The effect of Brexit

After the turmoil over Brexit has eventually settled, will Brexit make employing people easier?

A significant proportion of the UK’s employment law comes from the EU and leaving will undoubtedly have an impact upon employment law, some of the areas of employment law that flow from the EU include;
  • Discrimination rights
  • Collective Consultation obligations
  • Transfer of undertakings regulations (TUPE)
  • Family leave
  • Working Time Regulations, and
  • Duties to Agency Workers
The vote to leave the EU will allow the UK government to reverse all EU legislation and change the laws as the government, or the UK as a nation thinks appropriate. However the government is unlikely to immediately remove all EU employment law in a stroke as this would leave an uncertain employment law vacuum which would likely cause damage to industry with uncertainty to employers and employees.

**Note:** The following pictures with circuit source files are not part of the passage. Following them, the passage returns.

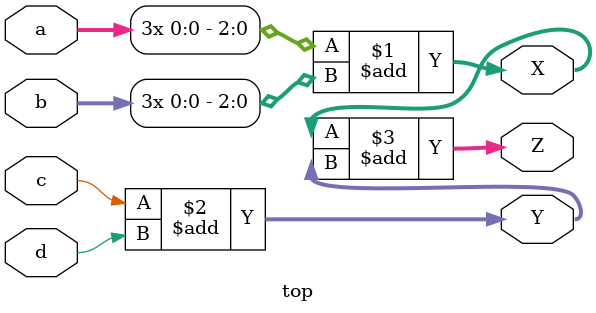
<source format=v>
module top(input a, b, c, d, output [2:0] X, Y, Z);
	assign X = $signed(a) + $signed(b);
	assign Y = c + d;
	assign Z = X + Y;
endmodule

</source>
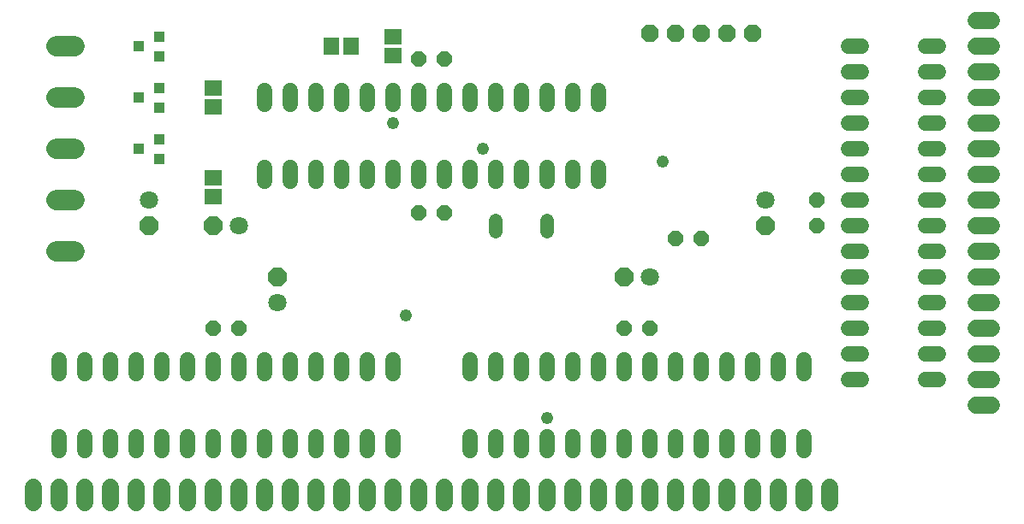
<source format=gts>
G75*
%MOIN*%
%OFA0B0*%
%FSLAX24Y24*%
%IPPOS*%
%LPD*%
%AMOC8*
5,1,8,0,0,1.08239X$1,22.5*
%
%ADD10C,0.0600*%
%ADD11OC8,0.0710*%
%ADD12C,0.0710*%
%ADD13OC8,0.0600*%
%ADD14C,0.0680*%
%ADD15C,0.0785*%
%ADD16R,0.0710X0.0592*%
%ADD17C,0.0520*%
%ADD18R,0.0592X0.0710*%
%ADD19R,0.0430X0.0390*%
%ADD20OC8,0.0680*%
%ADD21C,0.0480*%
D10*
X001850Y002840D02*
X001850Y003360D01*
X002850Y003360D02*
X002850Y002840D01*
X003850Y002840D02*
X003850Y003360D01*
X004850Y003360D02*
X004850Y002840D01*
X005850Y002840D02*
X005850Y003360D01*
X006850Y003360D02*
X006850Y002840D01*
X007850Y002840D02*
X007850Y003360D01*
X008850Y003360D02*
X008850Y002840D01*
X009850Y002840D02*
X009850Y003360D01*
X010850Y003360D02*
X010850Y002840D01*
X011850Y002840D02*
X011850Y003360D01*
X012850Y003360D02*
X012850Y002840D01*
X013850Y002840D02*
X013850Y003360D01*
X014850Y003360D02*
X014850Y002840D01*
X017850Y002840D02*
X017850Y003360D01*
X018850Y003360D02*
X018850Y002840D01*
X019850Y002840D02*
X019850Y003360D01*
X020850Y003360D02*
X020850Y002840D01*
X021850Y002840D02*
X021850Y003360D01*
X022850Y003360D02*
X022850Y002840D01*
X023850Y002840D02*
X023850Y003360D01*
X024850Y003360D02*
X024850Y002840D01*
X025850Y002840D02*
X025850Y003360D01*
X026850Y003360D02*
X026850Y002840D01*
X027850Y002840D02*
X027850Y003360D01*
X028850Y003360D02*
X028850Y002840D01*
X029850Y002840D02*
X029850Y003360D01*
X030850Y003360D02*
X030850Y002840D01*
X032590Y005600D02*
X033110Y005600D01*
X033110Y006600D02*
X032590Y006600D01*
X032590Y007600D02*
X033110Y007600D01*
X033110Y008600D02*
X032590Y008600D01*
X032590Y009600D02*
X033110Y009600D01*
X033110Y010600D02*
X032590Y010600D01*
X032590Y011600D02*
X033110Y011600D01*
X033110Y012600D02*
X032590Y012600D01*
X032590Y013600D02*
X033110Y013600D01*
X033110Y014600D02*
X032590Y014600D01*
X032590Y015600D02*
X033110Y015600D01*
X033110Y016600D02*
X032590Y016600D01*
X032590Y017600D02*
X033110Y017600D01*
X033110Y018600D02*
X032590Y018600D01*
X035590Y018600D02*
X036110Y018600D01*
X036110Y017600D02*
X035590Y017600D01*
X035590Y016600D02*
X036110Y016600D01*
X036110Y015600D02*
X035590Y015600D01*
X035590Y014600D02*
X036110Y014600D01*
X036110Y013600D02*
X035590Y013600D01*
X035590Y012600D02*
X036110Y012600D01*
X036110Y011600D02*
X035590Y011600D01*
X035590Y010600D02*
X036110Y010600D01*
X036110Y009600D02*
X035590Y009600D01*
X035590Y008600D02*
X036110Y008600D01*
X036110Y007600D02*
X035590Y007600D01*
X035590Y006600D02*
X036110Y006600D01*
X036110Y005600D02*
X035590Y005600D01*
X030850Y005840D02*
X030850Y006360D01*
X029850Y006360D02*
X029850Y005840D01*
X028850Y005840D02*
X028850Y006360D01*
X027850Y006360D02*
X027850Y005840D01*
X026850Y005840D02*
X026850Y006360D01*
X025850Y006360D02*
X025850Y005840D01*
X024850Y005840D02*
X024850Y006360D01*
X023850Y006360D02*
X023850Y005840D01*
X022850Y005840D02*
X022850Y006360D01*
X021850Y006360D02*
X021850Y005840D01*
X020850Y005840D02*
X020850Y006360D01*
X019850Y006360D02*
X019850Y005840D01*
X018850Y005840D02*
X018850Y006360D01*
X017850Y006360D02*
X017850Y005840D01*
X014850Y005840D02*
X014850Y006360D01*
X013850Y006360D02*
X013850Y005840D01*
X012850Y005840D02*
X012850Y006360D01*
X011850Y006360D02*
X011850Y005840D01*
X010850Y005840D02*
X010850Y006360D01*
X009850Y006360D02*
X009850Y005840D01*
X008850Y005840D02*
X008850Y006360D01*
X007850Y006360D02*
X007850Y005840D01*
X006850Y005840D02*
X006850Y006360D01*
X005850Y006360D02*
X005850Y005840D01*
X004850Y005840D02*
X004850Y006360D01*
X003850Y006360D02*
X003850Y005840D01*
X002850Y005840D02*
X002850Y006360D01*
X001850Y006360D02*
X001850Y005840D01*
X009850Y013340D02*
X009850Y013860D01*
X010850Y013860D02*
X010850Y013340D01*
X011850Y013340D02*
X011850Y013860D01*
X012850Y013860D02*
X012850Y013340D01*
X013850Y013340D02*
X013850Y013860D01*
X014850Y013860D02*
X014850Y013340D01*
X015850Y013340D02*
X015850Y013860D01*
X016850Y013860D02*
X016850Y013340D01*
X017850Y013340D02*
X017850Y013860D01*
X018850Y013860D02*
X018850Y013340D01*
X019850Y013340D02*
X019850Y013860D01*
X020850Y013860D02*
X020850Y013340D01*
X021850Y013340D02*
X021850Y013860D01*
X022850Y013860D02*
X022850Y013340D01*
X022850Y016340D02*
X022850Y016860D01*
X021850Y016860D02*
X021850Y016340D01*
X020850Y016340D02*
X020850Y016860D01*
X019850Y016860D02*
X019850Y016340D01*
X018850Y016340D02*
X018850Y016860D01*
X017850Y016860D02*
X017850Y016340D01*
X016850Y016340D02*
X016850Y016860D01*
X015850Y016860D02*
X015850Y016340D01*
X014850Y016340D02*
X014850Y016860D01*
X013850Y016860D02*
X013850Y016340D01*
X012850Y016340D02*
X012850Y016860D01*
X011850Y016860D02*
X011850Y016340D01*
X010850Y016340D02*
X010850Y016860D01*
X009850Y016860D02*
X009850Y016340D01*
D11*
X007850Y011600D03*
X005350Y011600D03*
X010350Y009600D03*
X023850Y009600D03*
X029350Y011600D03*
D12*
X029350Y012600D03*
X024850Y009600D03*
X010350Y008600D03*
X008850Y011600D03*
X005350Y012600D03*
D13*
X007850Y007600D03*
X008850Y007600D03*
X015850Y012100D03*
X016850Y012100D03*
X023850Y007600D03*
X024850Y007600D03*
X025850Y011100D03*
X026850Y011100D03*
X031350Y011600D03*
X031350Y012600D03*
X016850Y018100D03*
X015850Y018100D03*
D14*
X000850Y001400D02*
X000850Y000800D01*
X001850Y000800D02*
X001850Y001400D01*
X002850Y001400D02*
X002850Y000800D01*
X003850Y000800D02*
X003850Y001400D01*
X004850Y001400D02*
X004850Y000800D01*
X005850Y000800D02*
X005850Y001400D01*
X006850Y001400D02*
X006850Y000800D01*
X007850Y000800D02*
X007850Y001400D01*
X008850Y001400D02*
X008850Y000800D01*
X009850Y000800D02*
X009850Y001400D01*
X010850Y001400D02*
X010850Y000800D01*
X011850Y000800D02*
X011850Y001400D01*
X012850Y001400D02*
X012850Y000800D01*
X013850Y000800D02*
X013850Y001400D01*
X014850Y001400D02*
X014850Y000800D01*
X015850Y000800D02*
X015850Y001400D01*
X016850Y001400D02*
X016850Y000800D01*
X017850Y000800D02*
X017850Y001400D01*
X018850Y001400D02*
X018850Y000800D01*
X019850Y000800D02*
X019850Y001400D01*
X020850Y001400D02*
X020850Y000800D01*
X021850Y000800D02*
X021850Y001400D01*
X022850Y001400D02*
X022850Y000800D01*
X023850Y000800D02*
X023850Y001400D01*
X024850Y001400D02*
X024850Y000800D01*
X025850Y000800D02*
X025850Y001400D01*
X026850Y001400D02*
X026850Y000800D01*
X027850Y000800D02*
X027850Y001400D01*
X028850Y001400D02*
X028850Y000800D01*
X029850Y000800D02*
X029850Y001400D01*
X030850Y001400D02*
X030850Y000800D01*
X031850Y000800D02*
X031850Y001400D01*
X037550Y004600D02*
X038150Y004600D01*
X038150Y005600D02*
X037550Y005600D01*
X037550Y006600D02*
X038150Y006600D01*
X038150Y007600D02*
X037550Y007600D01*
X037550Y008600D02*
X038150Y008600D01*
X038150Y009600D02*
X037550Y009600D01*
X037550Y010600D02*
X038150Y010600D01*
X038150Y011600D02*
X037550Y011600D01*
X037550Y012600D02*
X038150Y012600D01*
X038150Y013600D02*
X037550Y013600D01*
X037550Y014600D02*
X038150Y014600D01*
X038150Y015600D02*
X037550Y015600D01*
X037550Y016600D02*
X038150Y016600D01*
X038150Y017600D02*
X037550Y017600D01*
X037550Y018600D02*
X038150Y018600D01*
X038150Y019600D02*
X037550Y019600D01*
D15*
X002453Y018600D02*
X001748Y018600D01*
X001748Y016600D02*
X002453Y016600D01*
X002453Y014600D02*
X001748Y014600D01*
X001748Y012600D02*
X002453Y012600D01*
X002453Y010600D02*
X001748Y010600D01*
D16*
X007850Y012726D03*
X007850Y013474D03*
X007850Y016226D03*
X007850Y016974D03*
X014850Y018226D03*
X014850Y018974D03*
D17*
X018850Y011820D02*
X018850Y011380D01*
X020850Y011380D02*
X020850Y011820D01*
D18*
X013224Y018600D03*
X012476Y018600D03*
D19*
X005750Y018970D03*
X004950Y018590D03*
X005750Y018210D03*
X005750Y016970D03*
X004950Y016590D03*
X005750Y016210D03*
X005750Y014970D03*
X004950Y014590D03*
X005750Y014210D03*
D20*
X024850Y019100D03*
X025850Y019100D03*
X026850Y019100D03*
X027850Y019100D03*
X028850Y019100D03*
D21*
X025350Y014100D03*
X018350Y014600D03*
X014850Y015600D03*
X015350Y008100D03*
X020850Y004100D03*
M02*

</source>
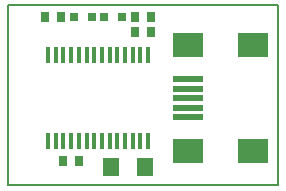
<source format=gtp>
G75*
%MOIN*%
%OFA0B0*%
%FSLAX25Y25*%
%IPPOS*%
%LPD*%
%AMOC8*
5,1,8,0,0,1.08239X$1,22.5*
%
%ADD10C,0.00800*%
%ADD11R,0.02756X0.03543*%
%ADD12R,0.05512X0.06299*%
%ADD13R,0.09843X0.01969*%
%ADD14R,0.09843X0.07874*%
%ADD15R,0.01370X0.05500*%
%ADD16R,0.03150X0.03150*%
D10*
X0008114Y0006500D02*
X0008114Y0066500D01*
X0098114Y0066500D01*
X0098114Y0006500D01*
X0008114Y0006500D01*
D11*
X0026555Y0014500D03*
X0031673Y0014500D03*
X0050555Y0057500D03*
X0055673Y0057500D03*
X0055673Y0062500D03*
X0050555Y0062500D03*
X0025673Y0062500D03*
X0020555Y0062500D03*
D12*
X0042602Y0012500D03*
X0053626Y0012500D03*
D13*
X0068272Y0029201D03*
X0068272Y0032350D03*
X0068272Y0035500D03*
X0068272Y0038650D03*
X0068272Y0041799D03*
D14*
X0068272Y0053217D03*
X0089925Y0053217D03*
X0089925Y0017783D03*
X0068272Y0017783D03*
D15*
X0054748Y0021106D03*
X0052189Y0021106D03*
X0049630Y0021106D03*
X0047071Y0021106D03*
X0044512Y0021106D03*
X0041953Y0021106D03*
X0039394Y0021106D03*
X0036835Y0021106D03*
X0034276Y0021106D03*
X0031717Y0021106D03*
X0029157Y0021106D03*
X0026598Y0021106D03*
X0024039Y0021106D03*
X0021480Y0021106D03*
X0021480Y0049894D03*
X0024039Y0049894D03*
X0026598Y0049894D03*
X0029157Y0049894D03*
X0031717Y0049894D03*
X0034276Y0049894D03*
X0036835Y0049894D03*
X0039394Y0049894D03*
X0041953Y0049894D03*
X0044512Y0049894D03*
X0047071Y0049894D03*
X0049630Y0049894D03*
X0052189Y0049894D03*
X0054748Y0049894D03*
D16*
X0046067Y0062500D03*
X0040161Y0062500D03*
X0036067Y0062500D03*
X0030161Y0062500D03*
M02*

</source>
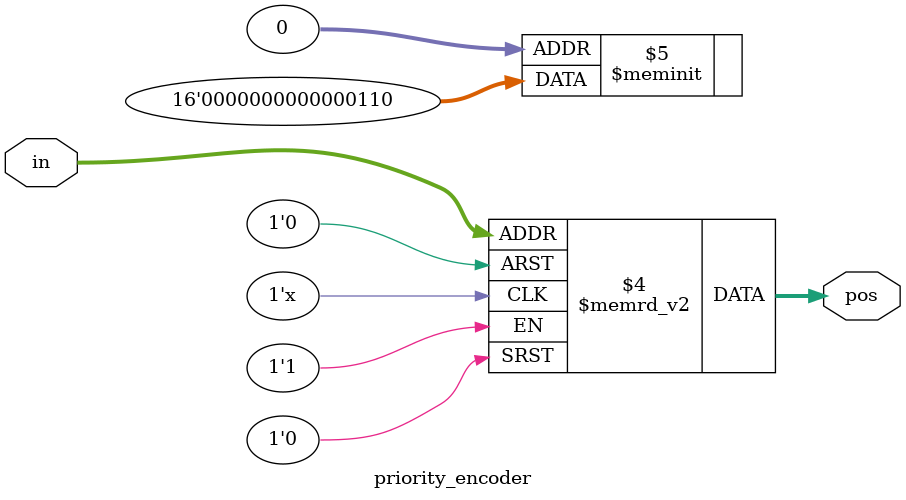
<source format=v>
module priority_encoder( 
input [2:0] in,
output reg [1:0] pos ); 
// When sel=1, assign b to out
always @(*)
begin
case(in)
3'b000:
pos = 2'b10;
3'b001:
pos = 2'b01;
3'b010:
pos = 2'b00;
3'b011:
pos = 2'b00;
3'b100:
pos = 2'b00;
3'b101:
pos = 2'b00;
3'b110:
pos = 2'b00;
3'b111:
pos = 2'b00;
default:
pos = 2'b00;
endcase
end
endmodule

</source>
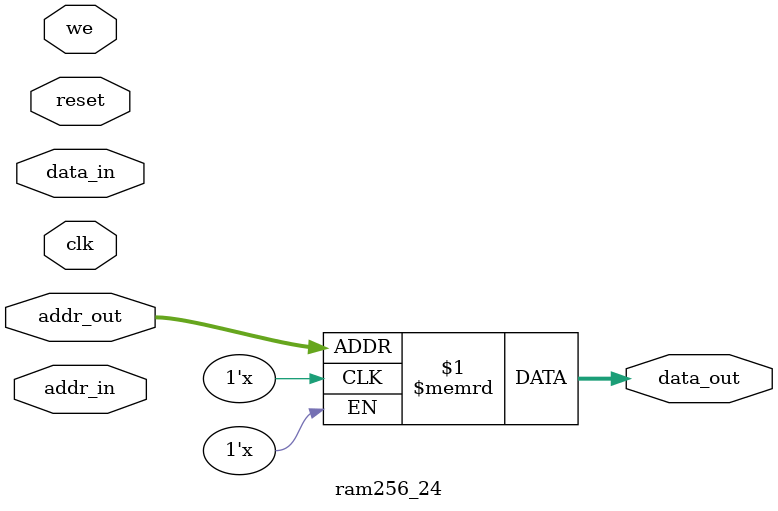
<source format=sv>
`timescale 1ns / 1ps


module ram256_24(
    input logic clk,
    input logic reset,
    input logic we,
    input logic [7:0] addr_in,
    input logic [7:0] addr_out,
    input logic [23:0] data_in,
    output logic [23:0] data_out  
    );
    
    logic [23:0] ram [255:0];
    assign data_out = ram[addr_out];
    
    always_ff @(posedge clk, posedge reset) begin
        if (reset)begin
        end
    end
    
endmodule

</source>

It is far more likely that the government will keep EU law initially and allow the Courts and Judges to decide how these laws are implemented. With Brexit the Courts will ultimately be able to decide cases how they deem appropriate, for the UK, rather than being required to follow prior EU rulings.  

No doubt the Government will monitor the employment law situation and make any changes it feels are appropriate. However it is almost certainly going to seek to support businesses, and employers which will be the sole means of the UK growing its economy outside the EU.

Changes will undoubtedly arise as a result of the Brexit vote however in the immediate future it is appropriate to continue to use and follow existing employment policies/procedures.  

In response to the question, will Brexit make employing people easier?

In reality we can only speculate, but we suspect that the Government will seek to simplify employment law and assist employers and try and make business ‘easier’. The future outside the EU will be a challenge and the Government will be looking to businesses, both large and small, to stabilise and build a strong economy.

We suspect that there will be a significant boost to training within industries on a national basis, as the shortage of skills coupled with the nation’s desire to restrict immigration in some way will result in a need to adequately and appropriately train people. Ultimately there is likely to be a greater emphasis upon businesses to employ and correctly train apprentices.